Your goal:
Include no pictures. Output exactly the lines from the one that contains "Page size: 1626x1125." through the final line of the entries.

[Opening The data section]

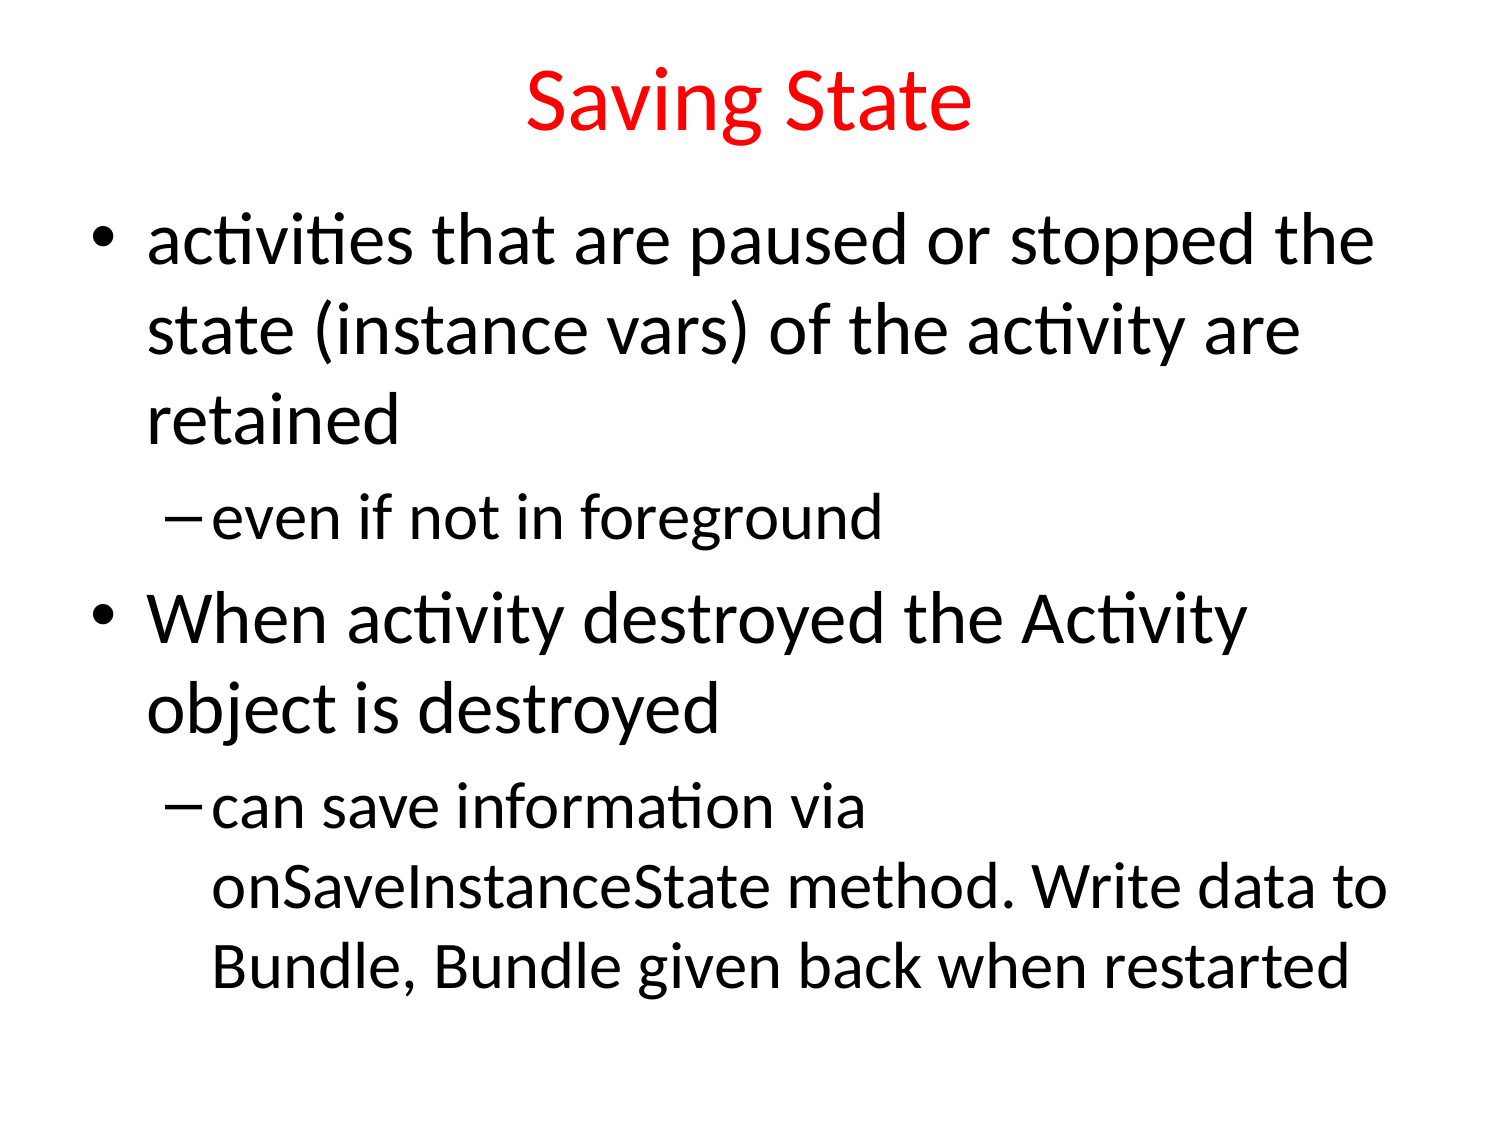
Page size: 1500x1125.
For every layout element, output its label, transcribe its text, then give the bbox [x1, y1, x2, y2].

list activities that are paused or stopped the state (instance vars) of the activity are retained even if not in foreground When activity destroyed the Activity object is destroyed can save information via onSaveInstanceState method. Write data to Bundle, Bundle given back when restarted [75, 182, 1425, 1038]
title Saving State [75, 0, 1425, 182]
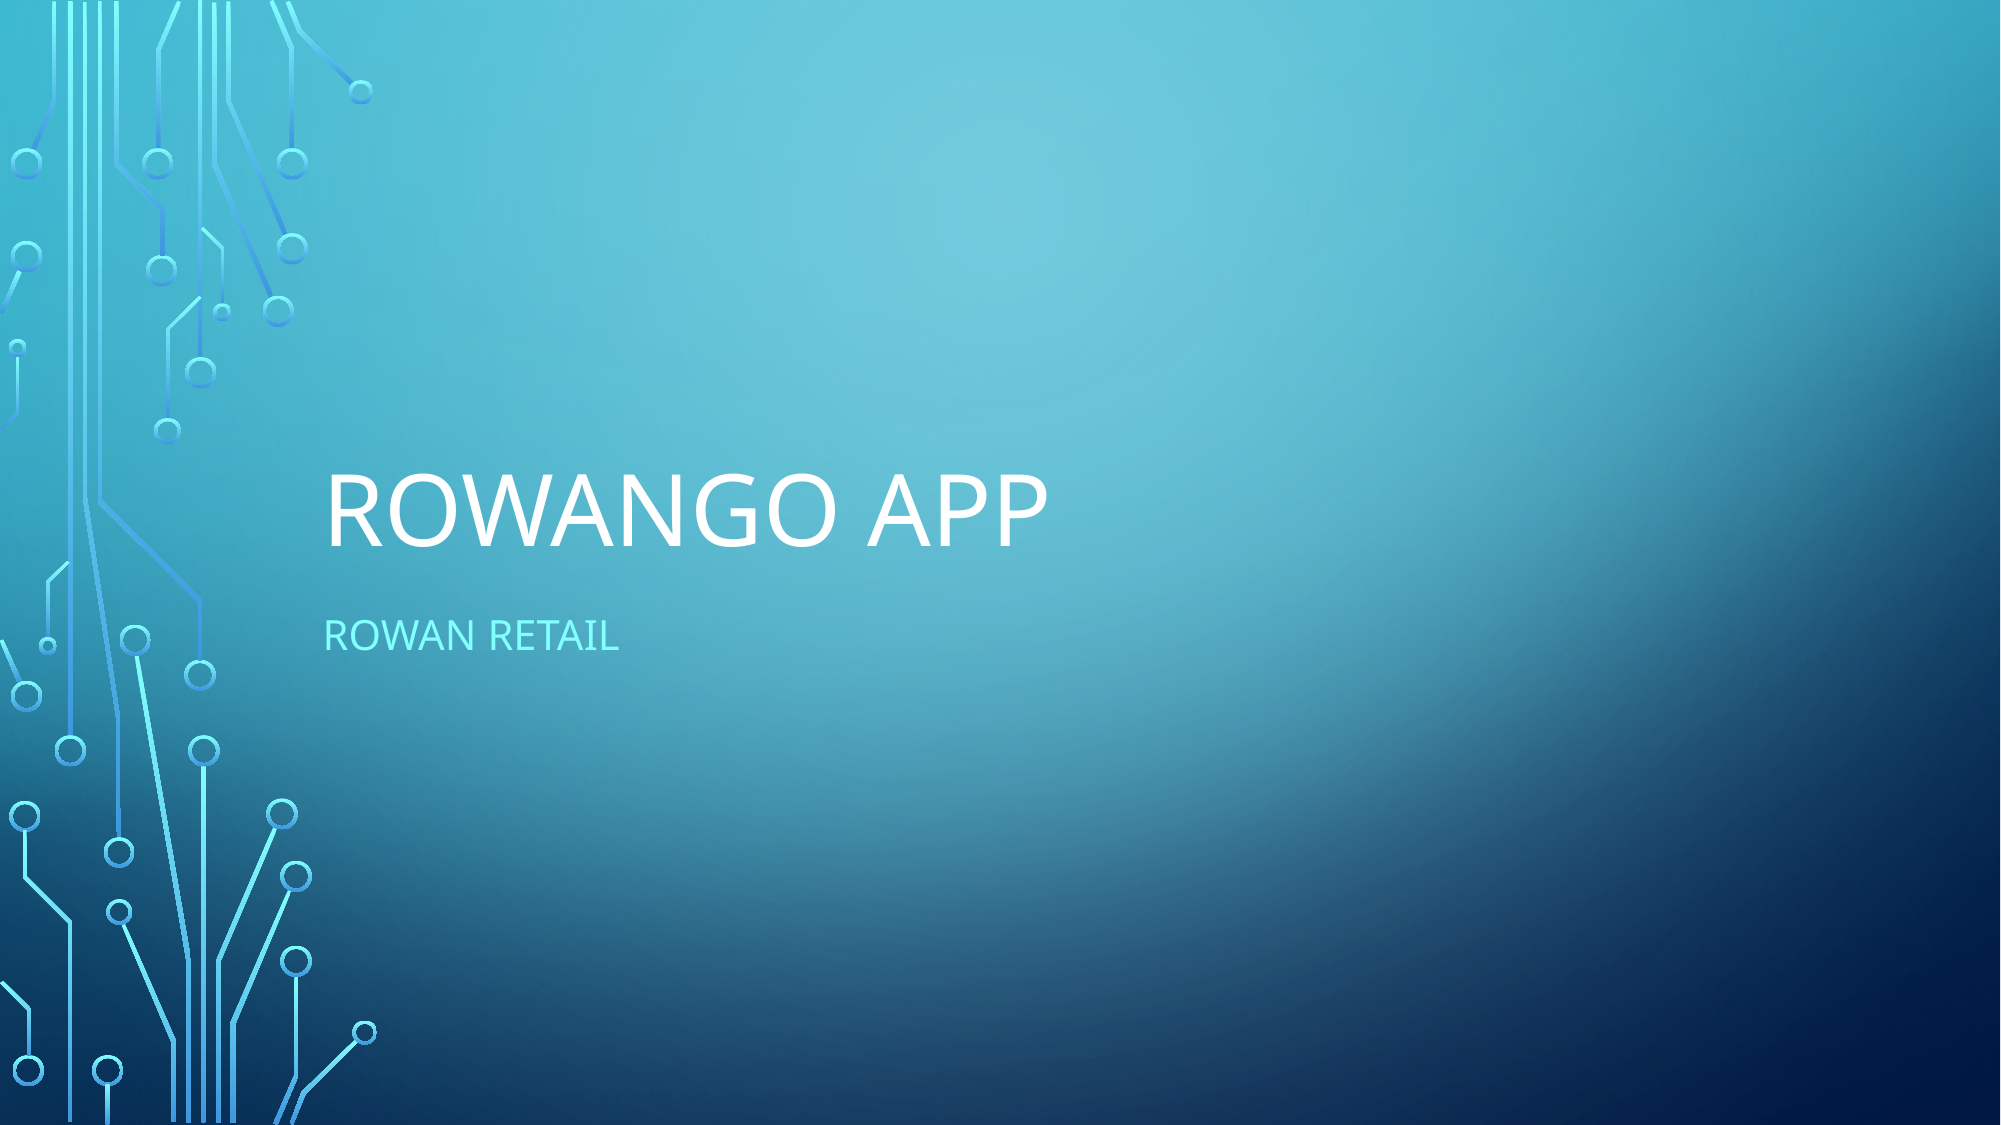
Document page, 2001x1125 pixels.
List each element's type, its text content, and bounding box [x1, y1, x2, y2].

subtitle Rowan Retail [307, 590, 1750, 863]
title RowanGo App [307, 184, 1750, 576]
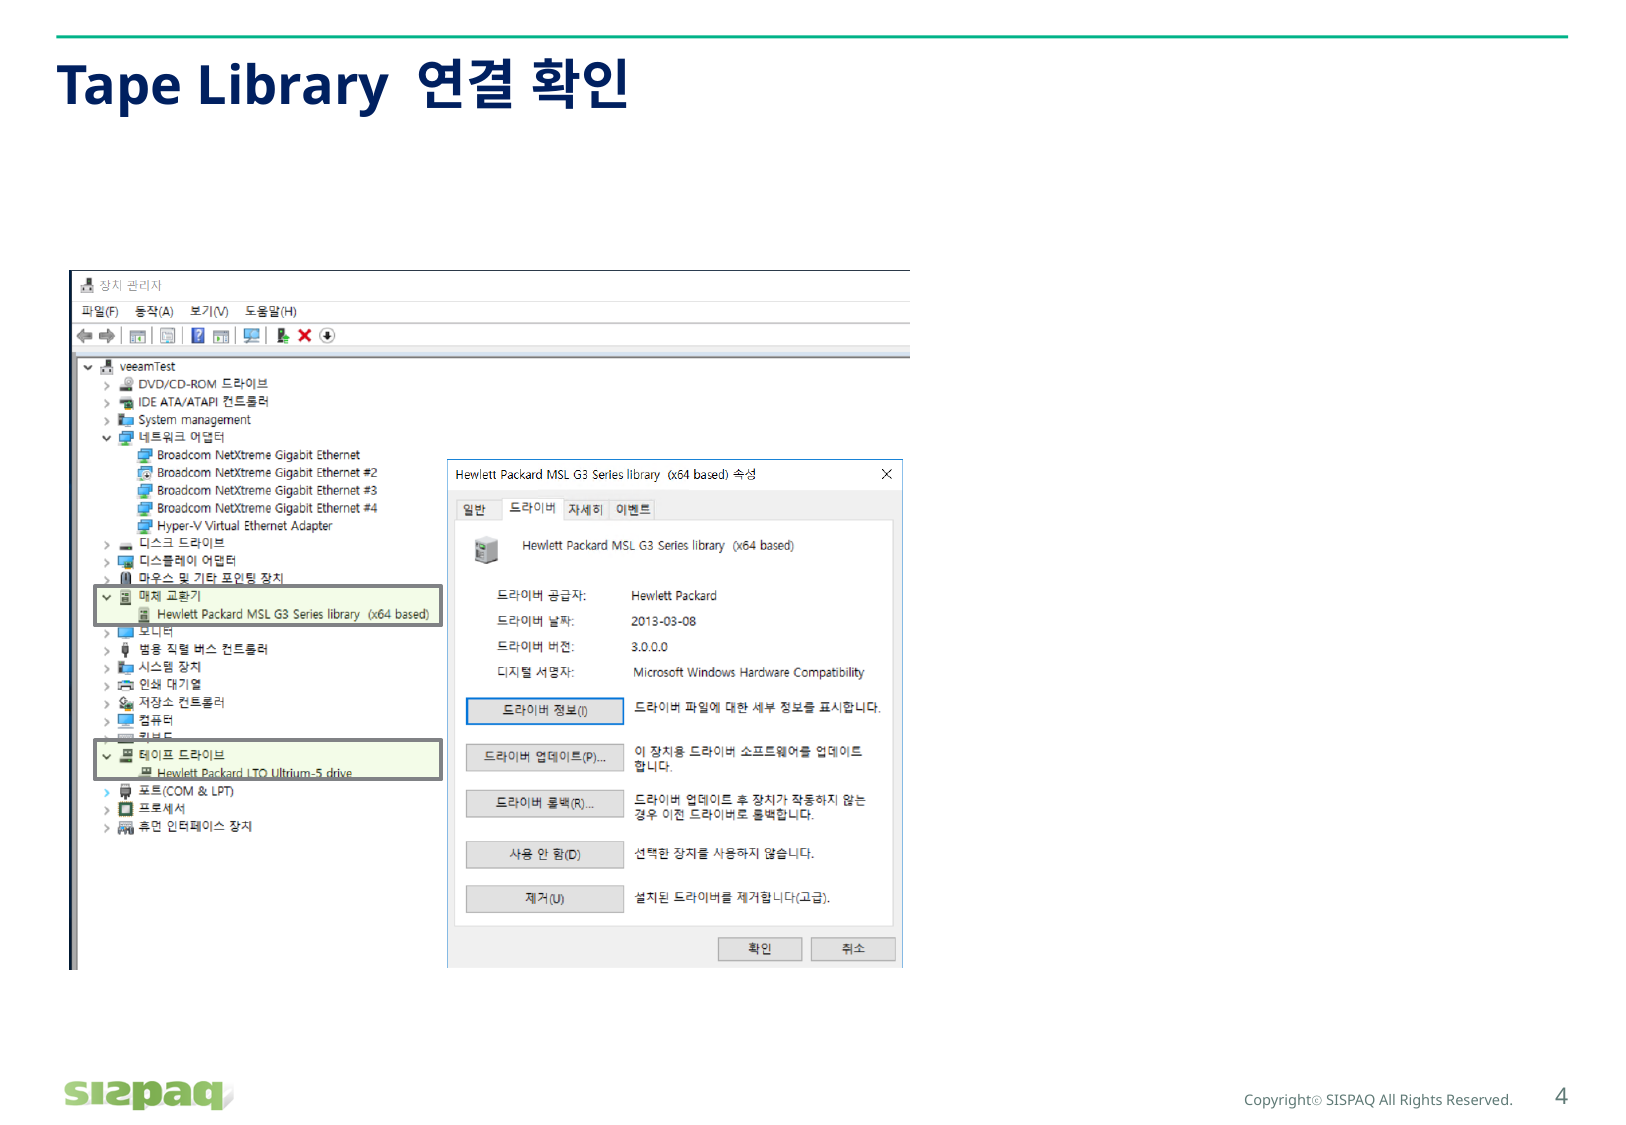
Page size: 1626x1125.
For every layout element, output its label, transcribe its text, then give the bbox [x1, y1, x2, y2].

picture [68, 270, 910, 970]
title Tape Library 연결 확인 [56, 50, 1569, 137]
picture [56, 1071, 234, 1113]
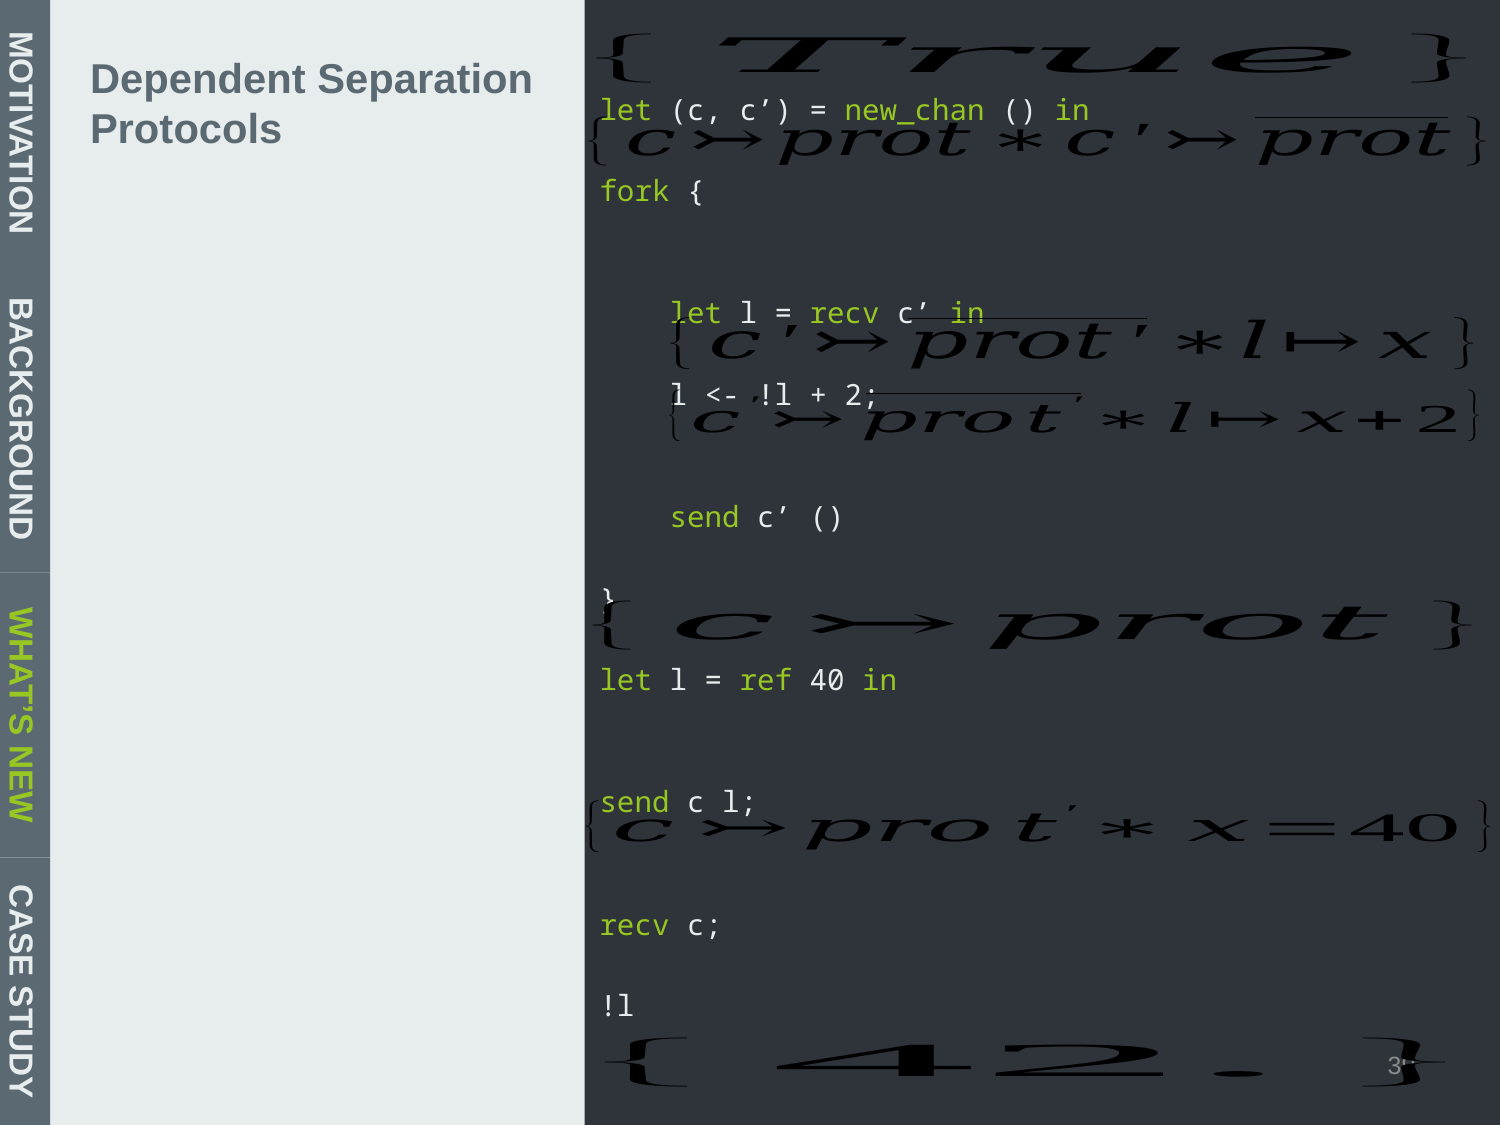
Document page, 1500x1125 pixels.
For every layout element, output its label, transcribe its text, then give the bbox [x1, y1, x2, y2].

[Closing The data section]

Result of this task:
Page size: 1626x1125.
For every layout element, output its label, transcribe its text, then give the bbox [x1, y1, x2, y2].

picture [68, 270, 910, 970]
title Tape Library 연결 확인 [56, 50, 1569, 137]
picture [56, 1071, 234, 1113]
Document page, 1500x1125 pixels.
For every layout element, output its label, transcribe its text, then give the bbox [x1, y1, x2, y2].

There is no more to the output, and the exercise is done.